[Jobs]
**A)** Update the passage on NPR's funding disclosures from the words "My view: It's" through "bias the results.", replacing "listeners" with "audiences".
**B)** According to the press release cited in the passage on NPR's funding disclosures, which funders supported the research?
**C)** In the passage on NPR's funding disclosures, condense the paragraph that begins "But in the specific case" while keeping its main points.

[Quoted text]

_____

Ideally, of course, "you could make the argument that you need to do it every single time," he said, but lengthy lists of multiple funders create a space problem online and pose an even greater problem with the time available for a short radio report. As a result, he said, NPR will "err on the side of disclosure" if anything looks potentially problematic, but, "if there's no clear opportunity for conflict there, we may not potentially report it."
Back to the specific article and study that prompted the reader to write. The answer is, no; there was no funding from a meal kit delivery service. A University of Michigan press release about the study (free to read at the link!) had this to say: "While Blue Apron employees were consulted for the study, no funding was provided by the company. The research was supported by the National Science Foundation under Grant No. 1804287 and the U-M Undergraduate Research Opportunity Program." (Blue Apron was the service that was studied.)
Neel told me, "This is a case where we would not put in a disclosure because the funding comes from two neutral funders and there's no suggestion of conflict."
My view: It's helpful for readers and listeners to know that the default NPR practice is to flag conflicts when they are potentially problematic, and that they can assume that if the funders aren't listed, it is because the reporters have made a judgment that the funding does not potentially bias the results.
But in the specific case raised by the reader, I think the information should have been included. It's an immediate question that I think many readers would have had, since the study involved questions about commercial operations. Including the funding information would have eliminated a source of doubt for them and it would have been easy to add at the point where the article also rightly disclosed that Blue Apron has been an NPR sponsor.
More broadly, in cases such as this one where the list of funders is short, the newsroom might consider including the information either way; as Neel notes, ideally it would be in every article.

_____

[Data entries]
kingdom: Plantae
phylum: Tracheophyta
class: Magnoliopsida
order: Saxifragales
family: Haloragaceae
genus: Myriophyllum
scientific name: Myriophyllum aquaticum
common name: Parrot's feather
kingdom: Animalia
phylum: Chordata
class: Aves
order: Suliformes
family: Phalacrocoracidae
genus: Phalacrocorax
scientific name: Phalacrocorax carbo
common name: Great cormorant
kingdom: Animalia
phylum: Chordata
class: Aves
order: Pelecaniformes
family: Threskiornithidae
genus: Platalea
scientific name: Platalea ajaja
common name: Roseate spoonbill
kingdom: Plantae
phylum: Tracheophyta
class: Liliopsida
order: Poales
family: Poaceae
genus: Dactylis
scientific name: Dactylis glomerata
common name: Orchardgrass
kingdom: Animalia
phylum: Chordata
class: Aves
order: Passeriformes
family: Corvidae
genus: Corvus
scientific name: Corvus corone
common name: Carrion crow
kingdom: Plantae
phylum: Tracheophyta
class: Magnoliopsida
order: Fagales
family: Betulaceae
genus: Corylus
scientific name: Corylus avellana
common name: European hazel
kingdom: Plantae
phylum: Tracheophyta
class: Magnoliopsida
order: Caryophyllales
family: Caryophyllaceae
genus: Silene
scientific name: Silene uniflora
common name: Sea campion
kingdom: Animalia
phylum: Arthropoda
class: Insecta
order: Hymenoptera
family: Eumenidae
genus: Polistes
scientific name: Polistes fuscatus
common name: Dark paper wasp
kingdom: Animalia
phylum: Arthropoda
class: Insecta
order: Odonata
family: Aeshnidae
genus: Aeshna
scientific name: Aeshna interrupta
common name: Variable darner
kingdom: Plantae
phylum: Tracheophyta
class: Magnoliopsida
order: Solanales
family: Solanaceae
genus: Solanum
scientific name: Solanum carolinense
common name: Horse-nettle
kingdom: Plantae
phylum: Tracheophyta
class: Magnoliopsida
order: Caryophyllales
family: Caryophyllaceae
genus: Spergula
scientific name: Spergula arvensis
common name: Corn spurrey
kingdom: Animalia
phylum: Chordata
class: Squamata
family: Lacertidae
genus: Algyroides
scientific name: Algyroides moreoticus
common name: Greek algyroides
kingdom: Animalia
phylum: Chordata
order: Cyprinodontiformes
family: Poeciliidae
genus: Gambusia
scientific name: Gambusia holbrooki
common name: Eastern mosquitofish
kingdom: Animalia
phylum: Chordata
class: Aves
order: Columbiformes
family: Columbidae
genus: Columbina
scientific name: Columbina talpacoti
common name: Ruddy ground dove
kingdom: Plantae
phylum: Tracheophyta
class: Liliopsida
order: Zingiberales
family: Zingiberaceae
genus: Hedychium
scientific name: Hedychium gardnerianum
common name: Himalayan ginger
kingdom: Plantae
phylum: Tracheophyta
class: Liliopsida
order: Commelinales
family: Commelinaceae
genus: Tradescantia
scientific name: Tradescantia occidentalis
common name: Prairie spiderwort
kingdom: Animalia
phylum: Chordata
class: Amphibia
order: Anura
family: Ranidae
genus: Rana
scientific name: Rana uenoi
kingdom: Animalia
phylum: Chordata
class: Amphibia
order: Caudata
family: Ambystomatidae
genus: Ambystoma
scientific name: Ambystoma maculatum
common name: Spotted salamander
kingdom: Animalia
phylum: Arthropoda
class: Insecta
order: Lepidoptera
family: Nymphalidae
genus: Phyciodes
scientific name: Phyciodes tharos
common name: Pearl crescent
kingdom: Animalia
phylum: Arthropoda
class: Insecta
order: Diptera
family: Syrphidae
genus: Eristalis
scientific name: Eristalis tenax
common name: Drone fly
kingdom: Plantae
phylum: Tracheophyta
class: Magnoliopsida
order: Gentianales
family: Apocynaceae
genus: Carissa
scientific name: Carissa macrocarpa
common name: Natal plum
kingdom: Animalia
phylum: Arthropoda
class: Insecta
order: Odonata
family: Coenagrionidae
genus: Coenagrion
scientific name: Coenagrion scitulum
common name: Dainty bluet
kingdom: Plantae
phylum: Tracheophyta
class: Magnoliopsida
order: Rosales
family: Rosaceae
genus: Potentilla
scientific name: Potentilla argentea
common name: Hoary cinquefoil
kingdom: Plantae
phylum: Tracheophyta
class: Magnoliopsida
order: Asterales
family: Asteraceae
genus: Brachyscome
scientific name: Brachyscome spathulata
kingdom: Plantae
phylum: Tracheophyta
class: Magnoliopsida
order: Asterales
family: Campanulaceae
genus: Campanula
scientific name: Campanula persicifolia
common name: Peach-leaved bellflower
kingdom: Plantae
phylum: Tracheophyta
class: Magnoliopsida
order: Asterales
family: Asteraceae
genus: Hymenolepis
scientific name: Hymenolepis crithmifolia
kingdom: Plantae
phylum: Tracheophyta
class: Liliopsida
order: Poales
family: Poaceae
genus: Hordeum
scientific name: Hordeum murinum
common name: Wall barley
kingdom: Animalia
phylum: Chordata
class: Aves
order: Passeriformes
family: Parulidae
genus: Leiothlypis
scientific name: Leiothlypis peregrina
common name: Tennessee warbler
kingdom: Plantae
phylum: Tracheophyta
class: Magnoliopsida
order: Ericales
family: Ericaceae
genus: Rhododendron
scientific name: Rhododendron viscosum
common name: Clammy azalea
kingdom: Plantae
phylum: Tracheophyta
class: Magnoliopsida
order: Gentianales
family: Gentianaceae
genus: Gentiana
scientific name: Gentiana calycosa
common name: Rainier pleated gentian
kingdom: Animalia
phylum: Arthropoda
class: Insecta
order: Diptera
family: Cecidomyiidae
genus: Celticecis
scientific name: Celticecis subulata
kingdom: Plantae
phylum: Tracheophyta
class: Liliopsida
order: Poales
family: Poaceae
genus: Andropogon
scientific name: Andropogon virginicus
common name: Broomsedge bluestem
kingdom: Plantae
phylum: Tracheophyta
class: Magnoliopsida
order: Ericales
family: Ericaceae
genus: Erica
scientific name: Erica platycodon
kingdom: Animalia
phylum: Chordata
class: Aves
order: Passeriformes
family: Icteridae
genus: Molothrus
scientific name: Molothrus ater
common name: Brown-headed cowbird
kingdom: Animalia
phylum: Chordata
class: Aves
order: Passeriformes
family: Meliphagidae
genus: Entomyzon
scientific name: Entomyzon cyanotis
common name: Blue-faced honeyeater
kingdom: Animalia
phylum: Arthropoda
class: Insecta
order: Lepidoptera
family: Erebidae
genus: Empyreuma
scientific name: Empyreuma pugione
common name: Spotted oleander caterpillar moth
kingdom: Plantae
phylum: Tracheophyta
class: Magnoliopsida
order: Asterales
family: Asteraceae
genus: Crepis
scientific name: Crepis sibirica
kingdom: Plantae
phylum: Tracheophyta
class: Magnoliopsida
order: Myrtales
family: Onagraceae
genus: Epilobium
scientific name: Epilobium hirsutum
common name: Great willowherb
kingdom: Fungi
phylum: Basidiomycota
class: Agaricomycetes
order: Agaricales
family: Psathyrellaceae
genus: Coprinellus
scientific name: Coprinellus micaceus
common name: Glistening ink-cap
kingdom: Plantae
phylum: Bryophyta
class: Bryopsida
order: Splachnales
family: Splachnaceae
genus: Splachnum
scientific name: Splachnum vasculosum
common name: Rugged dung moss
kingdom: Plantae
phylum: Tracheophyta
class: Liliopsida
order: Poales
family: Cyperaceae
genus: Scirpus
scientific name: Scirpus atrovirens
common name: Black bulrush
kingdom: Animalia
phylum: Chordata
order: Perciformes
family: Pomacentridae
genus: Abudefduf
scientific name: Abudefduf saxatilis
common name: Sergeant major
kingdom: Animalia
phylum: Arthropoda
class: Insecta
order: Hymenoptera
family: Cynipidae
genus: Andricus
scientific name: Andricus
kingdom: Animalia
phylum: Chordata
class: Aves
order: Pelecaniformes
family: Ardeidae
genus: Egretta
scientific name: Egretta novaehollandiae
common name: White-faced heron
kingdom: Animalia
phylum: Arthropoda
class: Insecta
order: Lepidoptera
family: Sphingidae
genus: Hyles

_____

[Per-task outputs]
**A)**
My view: It's helpful for readers and audiences to know that the default NPR practice is to flag conflicts when they are potentially problematic, and that they can assume that if the funders aren't listed, it is because the reporters have made a judgment that the funding does not potentially bias the results.

**B)** The National Science Foundation (Grant No. 1804287) and the U-M Undergraduate Research Opportunity Program.

**C)** In this case, I think the funding information should have been included. Many readers would have wondered about it because the study involved commercial operations. Adding it would have removed a source of doubt. It could easily have gone where the article disclosed that Blue Apron has been an NPR sponsor.